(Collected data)
————————

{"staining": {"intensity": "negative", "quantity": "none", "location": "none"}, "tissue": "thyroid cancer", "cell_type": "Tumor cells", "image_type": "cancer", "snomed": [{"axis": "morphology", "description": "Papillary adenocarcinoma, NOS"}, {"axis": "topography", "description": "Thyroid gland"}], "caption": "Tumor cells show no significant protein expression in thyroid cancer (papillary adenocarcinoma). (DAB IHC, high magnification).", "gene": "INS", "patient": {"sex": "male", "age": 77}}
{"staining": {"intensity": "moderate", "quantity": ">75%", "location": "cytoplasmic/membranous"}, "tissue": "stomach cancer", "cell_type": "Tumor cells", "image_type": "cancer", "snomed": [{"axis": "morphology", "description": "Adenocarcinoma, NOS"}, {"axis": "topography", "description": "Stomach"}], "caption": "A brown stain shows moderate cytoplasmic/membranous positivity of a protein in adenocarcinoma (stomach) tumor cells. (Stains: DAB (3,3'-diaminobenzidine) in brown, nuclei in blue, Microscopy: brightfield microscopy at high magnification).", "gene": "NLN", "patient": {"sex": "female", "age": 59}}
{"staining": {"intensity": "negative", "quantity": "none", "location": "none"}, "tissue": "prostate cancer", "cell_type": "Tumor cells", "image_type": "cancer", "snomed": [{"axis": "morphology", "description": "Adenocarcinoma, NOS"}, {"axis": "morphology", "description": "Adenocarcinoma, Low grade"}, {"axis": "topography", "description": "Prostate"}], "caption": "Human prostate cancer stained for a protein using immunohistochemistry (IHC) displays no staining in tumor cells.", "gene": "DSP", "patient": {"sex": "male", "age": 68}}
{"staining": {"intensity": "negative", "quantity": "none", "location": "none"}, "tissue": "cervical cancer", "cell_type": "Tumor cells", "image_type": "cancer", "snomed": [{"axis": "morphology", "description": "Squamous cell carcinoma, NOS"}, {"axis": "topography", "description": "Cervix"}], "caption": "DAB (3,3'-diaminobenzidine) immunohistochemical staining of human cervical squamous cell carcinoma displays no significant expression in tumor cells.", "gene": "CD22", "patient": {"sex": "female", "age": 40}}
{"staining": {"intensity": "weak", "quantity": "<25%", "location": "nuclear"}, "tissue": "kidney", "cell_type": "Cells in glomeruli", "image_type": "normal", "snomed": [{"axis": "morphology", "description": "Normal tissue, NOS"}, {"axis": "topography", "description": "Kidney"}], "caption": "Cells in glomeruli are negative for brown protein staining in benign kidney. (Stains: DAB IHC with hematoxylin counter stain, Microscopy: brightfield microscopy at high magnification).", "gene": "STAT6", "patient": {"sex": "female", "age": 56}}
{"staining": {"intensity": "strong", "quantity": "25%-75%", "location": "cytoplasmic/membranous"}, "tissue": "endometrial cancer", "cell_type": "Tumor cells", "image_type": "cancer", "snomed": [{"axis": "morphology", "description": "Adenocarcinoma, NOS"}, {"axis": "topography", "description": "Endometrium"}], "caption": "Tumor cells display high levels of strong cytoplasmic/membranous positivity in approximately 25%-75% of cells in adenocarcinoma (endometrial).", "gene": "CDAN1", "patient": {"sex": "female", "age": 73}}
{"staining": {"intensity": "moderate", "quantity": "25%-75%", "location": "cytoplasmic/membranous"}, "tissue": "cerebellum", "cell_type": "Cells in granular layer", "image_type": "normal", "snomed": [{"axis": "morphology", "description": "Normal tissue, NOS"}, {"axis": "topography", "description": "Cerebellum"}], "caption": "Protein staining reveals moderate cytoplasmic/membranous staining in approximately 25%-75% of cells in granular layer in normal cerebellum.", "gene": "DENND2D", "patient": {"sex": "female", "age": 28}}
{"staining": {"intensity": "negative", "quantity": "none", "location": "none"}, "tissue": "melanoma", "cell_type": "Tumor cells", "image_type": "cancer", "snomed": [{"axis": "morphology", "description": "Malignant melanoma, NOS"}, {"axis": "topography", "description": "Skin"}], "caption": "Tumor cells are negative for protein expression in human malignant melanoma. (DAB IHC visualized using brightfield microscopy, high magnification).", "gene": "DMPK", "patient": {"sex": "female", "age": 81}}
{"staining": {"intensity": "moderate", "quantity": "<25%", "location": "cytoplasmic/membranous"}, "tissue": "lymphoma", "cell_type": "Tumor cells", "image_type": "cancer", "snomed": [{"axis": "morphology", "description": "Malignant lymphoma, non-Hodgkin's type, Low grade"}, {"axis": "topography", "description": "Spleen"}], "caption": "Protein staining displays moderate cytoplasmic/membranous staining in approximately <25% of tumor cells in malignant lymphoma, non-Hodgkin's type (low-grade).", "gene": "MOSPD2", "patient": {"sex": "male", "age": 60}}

————————

# WHAT IS BEING ASKED:
Please give an exact copy of the entries above, from the line with "(3,3'-diaminobenzidine) immunohistochemical staining" down to the line with "in glomeruli are", inclusive, and nothing else.

# OUTPUT BELOW:
{"staining": {"intensity": "negative", "quantity": "none", "location": "none"}, "tissue": "cervical cancer", "cell_type": "Tumor cells", "image_type": "cancer", "snomed": [{"axis": "morphology", "description": "Squamous cell carcinoma, NOS"}, {"axis": "topography", "description": "Cervix"}], "caption": "DAB (3,3'-diaminobenzidine) immunohistochemical staining of human cervical squamous cell carcinoma displays no significant expression in tumor cells.", "gene": "CD22", "patient": {"sex": "female", "age": 40}}
{"staining": {"intensity": "weak", "quantity": "<25%", "location": "nuclear"}, "tissue": "kidney", "cell_type": "Cells in glomeruli", "image_type": "normal", "snomed": [{"axis": "morphology", "description": "Normal tissue, NOS"}, {"axis": "topography", "description": "Kidney"}], "caption": "Cells in glomeruli are negative for brown protein staining in benign kidney. (Stains: DAB IHC with hematoxylin counter stain, Microscopy: brightfield microscopy at high magnification).", "gene": "STAT6", "patient": {"sex": "female", "age": 56}}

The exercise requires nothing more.